At least one local brokerage house this morning sent out a report to clients that suggests that bad news for the current administration – which is under even more pressure than it was following last Sunday’s massive protests – will be good for the markets.

We have seen this before. Between the end of February and March 11 the currency and the Ibovespa rallied on the news that the Lava Jato investigation had began to close in on Lula, imperilling the current government. This led to a strong rally – the Ibovespa climbed 27% in dollar terms (the real hit 3.58 from 4.0 in the same period).

With Brazil’s economy currently pricing in the biggest recession in a century as well as political deadlock, investors are keen not to miss the point of Brazil’s long-term rally. Asset prices and FX could potentially both rebound sharply, making Brazil an unmissable trade – when it bottoms out. Bloomberg reported that the rally in early March was sparked entirely by positive foreign inflows of $1.6 billion.

However, it is highly unlikely that this is the entry point. Even if Rousseff is impeached, the political statement will last for months and the outcome would be uncertain, controversial and possibly heighten the country’s already-high political and social divisions.

If the electoral court (another legal challenge to the current government) rules that the last election invalid (because campaign funds have been linked to the Petro bras corruption scandal) new elections will be called – but who would win? The last presidential challenger, Aecio Neves (PSDB), has been implicated in the corruption scandal. As has Michel Temer (PMDB), who would become acting president if Rousseff is removed should the formal impeachment process begin. Around 70 current lawmakers have been implicated in a recent plea-bargain statement by a senior member of Rousseff’s administration, Senator Delcidio do Amaral.

When Aeico Neves joined last Sunday’s protests he was heckled and taunted. He lasted 30 minutes before beating a retreat.

The anger in the country is focused on the current government and the PT but spills over onto all lawmakers. There are currently 28 political parties in the Brazilian parliament – and this number is likely to proliferate rather than diminish with fresh elections.

Under any likely outcome to the current impasse, the country is likely to remain ungovernable. Ungovernable in the sense that Brazil will have a president that has a majority or stable coalition and the political capital and will to introduce the painful fiscal reforms (among others) that the country requires to get it back to a path of long-term, stable growth.
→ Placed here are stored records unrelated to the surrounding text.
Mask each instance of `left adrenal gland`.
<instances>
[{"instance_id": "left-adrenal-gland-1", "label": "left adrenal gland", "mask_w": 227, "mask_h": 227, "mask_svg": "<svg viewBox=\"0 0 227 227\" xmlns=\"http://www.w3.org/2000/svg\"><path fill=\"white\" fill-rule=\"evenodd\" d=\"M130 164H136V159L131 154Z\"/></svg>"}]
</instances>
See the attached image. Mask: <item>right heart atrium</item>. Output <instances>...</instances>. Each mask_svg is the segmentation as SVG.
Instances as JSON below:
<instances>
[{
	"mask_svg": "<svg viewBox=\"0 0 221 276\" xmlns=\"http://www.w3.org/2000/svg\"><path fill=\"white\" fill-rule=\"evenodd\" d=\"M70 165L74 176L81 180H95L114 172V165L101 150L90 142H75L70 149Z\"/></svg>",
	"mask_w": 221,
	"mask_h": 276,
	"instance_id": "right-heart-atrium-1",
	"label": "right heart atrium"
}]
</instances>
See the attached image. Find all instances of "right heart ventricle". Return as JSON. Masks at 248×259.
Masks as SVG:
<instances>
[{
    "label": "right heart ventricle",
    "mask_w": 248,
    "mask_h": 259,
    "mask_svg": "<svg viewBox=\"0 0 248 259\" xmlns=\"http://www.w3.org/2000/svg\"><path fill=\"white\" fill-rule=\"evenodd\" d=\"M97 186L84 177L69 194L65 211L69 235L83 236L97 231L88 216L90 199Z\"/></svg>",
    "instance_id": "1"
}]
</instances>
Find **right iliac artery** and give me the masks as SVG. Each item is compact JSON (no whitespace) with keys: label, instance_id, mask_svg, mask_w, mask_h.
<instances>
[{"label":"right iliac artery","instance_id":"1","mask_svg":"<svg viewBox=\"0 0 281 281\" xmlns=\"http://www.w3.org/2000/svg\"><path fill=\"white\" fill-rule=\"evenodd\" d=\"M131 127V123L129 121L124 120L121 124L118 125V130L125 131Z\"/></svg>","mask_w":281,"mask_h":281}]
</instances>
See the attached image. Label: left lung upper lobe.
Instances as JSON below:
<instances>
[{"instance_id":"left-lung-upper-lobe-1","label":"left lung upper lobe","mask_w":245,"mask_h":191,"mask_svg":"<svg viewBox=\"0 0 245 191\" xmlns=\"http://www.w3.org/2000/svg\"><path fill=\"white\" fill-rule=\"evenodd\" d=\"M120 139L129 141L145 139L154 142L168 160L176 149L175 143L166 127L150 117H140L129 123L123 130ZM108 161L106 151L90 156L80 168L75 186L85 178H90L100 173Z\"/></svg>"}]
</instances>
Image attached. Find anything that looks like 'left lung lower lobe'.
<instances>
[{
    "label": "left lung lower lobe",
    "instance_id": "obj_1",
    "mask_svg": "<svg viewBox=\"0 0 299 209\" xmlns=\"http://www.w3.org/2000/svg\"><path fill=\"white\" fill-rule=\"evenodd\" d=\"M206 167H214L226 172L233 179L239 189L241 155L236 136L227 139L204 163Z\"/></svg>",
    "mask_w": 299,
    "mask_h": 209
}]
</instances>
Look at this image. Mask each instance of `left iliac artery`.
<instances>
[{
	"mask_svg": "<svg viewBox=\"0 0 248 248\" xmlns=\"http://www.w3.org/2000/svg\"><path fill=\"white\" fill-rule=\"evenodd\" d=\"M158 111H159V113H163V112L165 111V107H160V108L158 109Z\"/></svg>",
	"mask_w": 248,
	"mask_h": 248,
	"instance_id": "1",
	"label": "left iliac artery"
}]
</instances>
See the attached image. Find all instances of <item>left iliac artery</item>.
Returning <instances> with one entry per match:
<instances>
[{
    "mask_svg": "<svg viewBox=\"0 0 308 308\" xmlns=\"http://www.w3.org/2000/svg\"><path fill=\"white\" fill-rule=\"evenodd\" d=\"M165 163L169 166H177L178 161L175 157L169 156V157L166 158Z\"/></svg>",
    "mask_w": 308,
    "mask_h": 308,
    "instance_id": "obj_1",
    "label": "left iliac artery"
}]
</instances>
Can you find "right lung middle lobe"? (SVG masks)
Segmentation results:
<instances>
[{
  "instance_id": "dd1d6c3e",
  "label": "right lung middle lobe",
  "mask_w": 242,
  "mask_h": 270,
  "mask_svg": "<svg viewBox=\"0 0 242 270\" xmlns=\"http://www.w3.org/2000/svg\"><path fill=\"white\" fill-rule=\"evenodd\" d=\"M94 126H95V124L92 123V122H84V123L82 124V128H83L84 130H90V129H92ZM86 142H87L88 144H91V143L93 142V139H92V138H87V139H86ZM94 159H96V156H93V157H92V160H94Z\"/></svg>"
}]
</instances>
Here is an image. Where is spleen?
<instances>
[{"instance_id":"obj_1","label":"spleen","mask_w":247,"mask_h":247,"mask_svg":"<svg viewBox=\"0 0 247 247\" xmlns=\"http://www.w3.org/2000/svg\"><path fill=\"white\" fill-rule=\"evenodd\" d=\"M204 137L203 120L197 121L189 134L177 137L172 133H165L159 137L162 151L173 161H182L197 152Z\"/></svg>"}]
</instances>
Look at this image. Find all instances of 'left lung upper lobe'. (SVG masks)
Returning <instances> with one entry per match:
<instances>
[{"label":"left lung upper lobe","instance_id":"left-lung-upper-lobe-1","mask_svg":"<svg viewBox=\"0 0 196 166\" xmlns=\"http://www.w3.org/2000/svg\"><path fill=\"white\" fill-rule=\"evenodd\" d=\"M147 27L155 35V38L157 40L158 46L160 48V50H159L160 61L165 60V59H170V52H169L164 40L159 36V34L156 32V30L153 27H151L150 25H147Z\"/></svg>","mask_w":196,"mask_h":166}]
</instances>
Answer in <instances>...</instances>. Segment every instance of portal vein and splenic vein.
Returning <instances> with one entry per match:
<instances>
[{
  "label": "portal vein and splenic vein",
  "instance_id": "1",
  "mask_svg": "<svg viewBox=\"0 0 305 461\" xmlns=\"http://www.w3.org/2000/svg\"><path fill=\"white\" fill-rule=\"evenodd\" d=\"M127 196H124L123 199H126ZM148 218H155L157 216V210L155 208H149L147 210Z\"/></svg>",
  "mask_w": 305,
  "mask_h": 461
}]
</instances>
And yet the market still seeks short-term rallies. Yesterday, a rumour whirled round traders in the Bovespa that Henrique Meirelles was going to replace Alexandre Tombini as president of Brazil’s Central Bank. The index soared from an intraday low of nearly -1% to close up 1.34%. Meirelles has an excellent reputation and track record but a name-based rally misses the point that monetary policy isn’t really the problem. The economy’s true weakness is bleeding fiscal accounts: runaway fiscal spending – with potentially more to come should Lula’s hold on economic policy come to fruition as many political analysts expect (Lula is rumoured to be mulling using FX reserves for huge infrastructure spending as well as trying to re-light the consumer credit fire through fresh loans delivered by the state-owned banks).

Economists say that the recent rallies in the real already make it over-valued – despite its long-term slide since 2011. RBC calculates that fair value is around $4.30, and that level is being eroded monthly by the country’s high inflation. RBC expects the currency to drift to R$5.00 to the dollar by the end of 2015.

However, political developments will again lead to short-term rallies. Already this morning, before the markets have opened the real has jumped to R$3.66 from closing yesterday at R$3.74.

If investors are looking to trade short-term rallies there is potentially money to be made. But if your outlook is longer – and especially if it is dollar denominated – entering Brazil now is not a trade for the brave, but for the foolhardy.